# Will DISH Accept Merger Concessions?



## Guest (Feb 18, 2002)

Both opponents and proponents of EchoStar's merger with DirecTV are considering whether the combined entity should adhere to certain concessions in order to get the deal done.

Suggestions that conditions should be placed on the $26 billion deal come as the Federal Communications Commission and the Justice Department continue to look at the transaction. EchoStar offered no comment on whether it's open to concessions, except those on price charged to consumers in both rural and urban areas, which is something the company said it can accept.

EchoStar and DirecTV parent Hughes said they will file on Feb. 25 their formal responses to comments on the merger that were sent to the FCC earlier in the month. "After the FCC reviews all the comments and examines all the facts involving spectrum efficiencies, rural access to broadband, nationwide pricing, increased local channels offerings and other benefits for the American public, we are confident that the FCC will find that the pending merger is in the public interest," an EchoStar spokesperson said.

One of the more interesting concession ideas floated by the Consumers Union is requiring a combined EchoStar/DirecTV entity to provide open access for competitive Internet service providers through its combined broadband satellite offering. Open access to broadband services has been a hot item or cable. While there are no specific regulations in place, open access was one of the conditions placed on the merger between AOL and Time Warner.

A big concession could be price. EchoStar has said that it will offer consumers both in rural areas and in cities the same prices for service. But the Consumers Union and others said they want more of an enforceable guarantee that the combined company will offer the same terms and prices at the point of sale in rural markets as well as metropolitan areas.

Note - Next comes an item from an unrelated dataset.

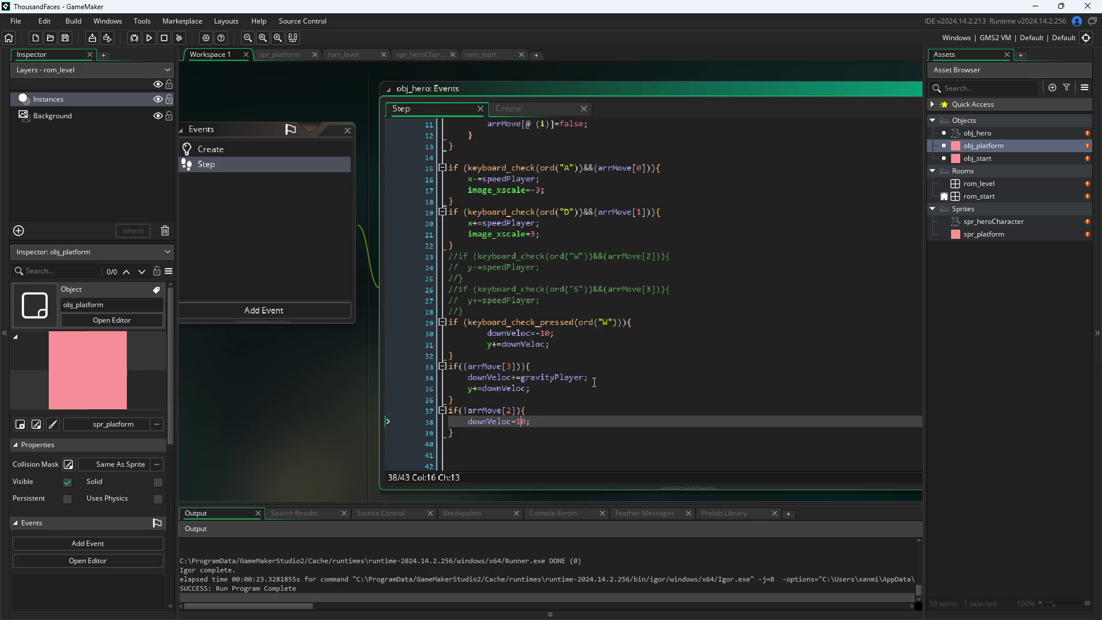
key("BackSpace")
key("Delete")
type("3")
key("ctrl+s")
key("F5")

"Our fear is that once one of two multichannel options for rural subscribers is eliminated, the remaining company will be free to eliminate equipment subsidies and raise prices for service above levels in urban markets where the satellite company must still compete with cable," the Consumers Union told the FCC.

The State of Alaska also asked the FCC to require a combined satellite TV entity to offer the same prices and conditions to its citizens that are charged to consumers in the lower 48 states.

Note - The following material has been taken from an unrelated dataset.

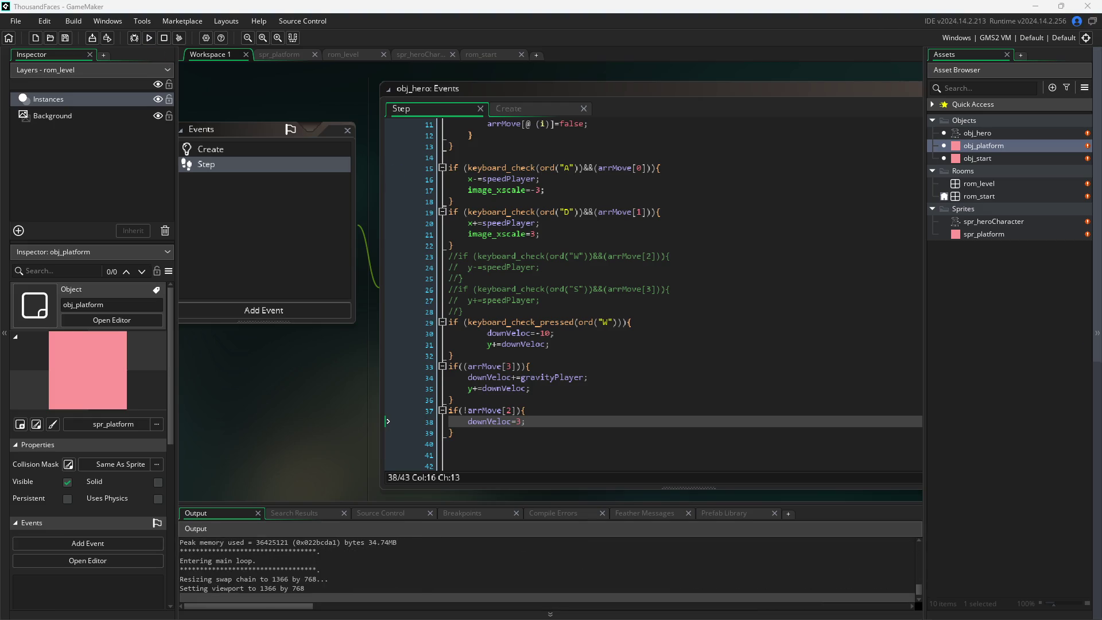
- Walk the hero right and left, jump it into the platform's underside, then drag the game window aside
key("Right")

Another condition floated at the commission was the divestiture of orbital slots, satellites, and transponder capacity. The Consumers Union endorsed this proposal, and the divesture of orbital slots was one of the suggestions made by WSNet, a Texas-based provider of digital video to multi-dwelling units and small cable operators. 
Merger attorneys said they wouldn't agree to the divesture of DBS orbital slots. One lawyer said that move would "wreak tremendous havoc on the synergies of this transaction."

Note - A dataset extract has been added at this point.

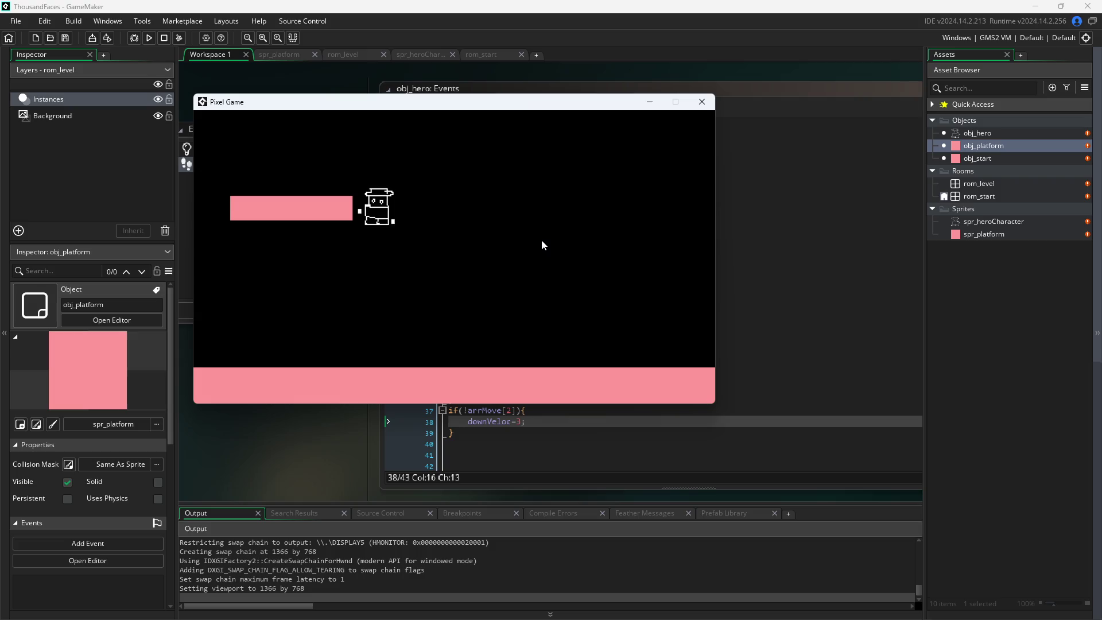
key("Left")
key("Up")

Finally, the Consumers Union asked the FCC to license the spectrum-sharing service proposed by Northpoint Technology. (In its comments on the merger, Northpoint also asked for the same thing.) Satellite interests have been vigorously fighting Northpoint and the wireless spectrum-sharing effort, concerned that technology sharing DBS spectrum will interfere with satellite signals.

FromSkyRepot(Used with Permission)


----------



## Guest (Feb 19, 2002)

I can see the Internet access argument, but divestiture of orbital slots? That would kill the entire reason for merging.... I hope that doesn't come to pass.


----------



## Guest (Feb 19, 2002)

One condition I would like to see set is the ability of at least 5 channels set aside for some sort of National Public Access. CableTV is required to do it, so why should satellite not have to do it.

Some of the most interesting things I have seen on TV have been off of public access.

Of course this Public Access would be run differently, shows would be submitted and aired on a first come first served basis. Shows would have to meet certain technical guidelines. And shows would only be eligable to run for a certain length of time.

I would love to see that.


----------



## Guest (Feb 21, 2002)

Forcing them to get rid of the additonal reciever fee would be nice. There is no competiton now they wont do it


----------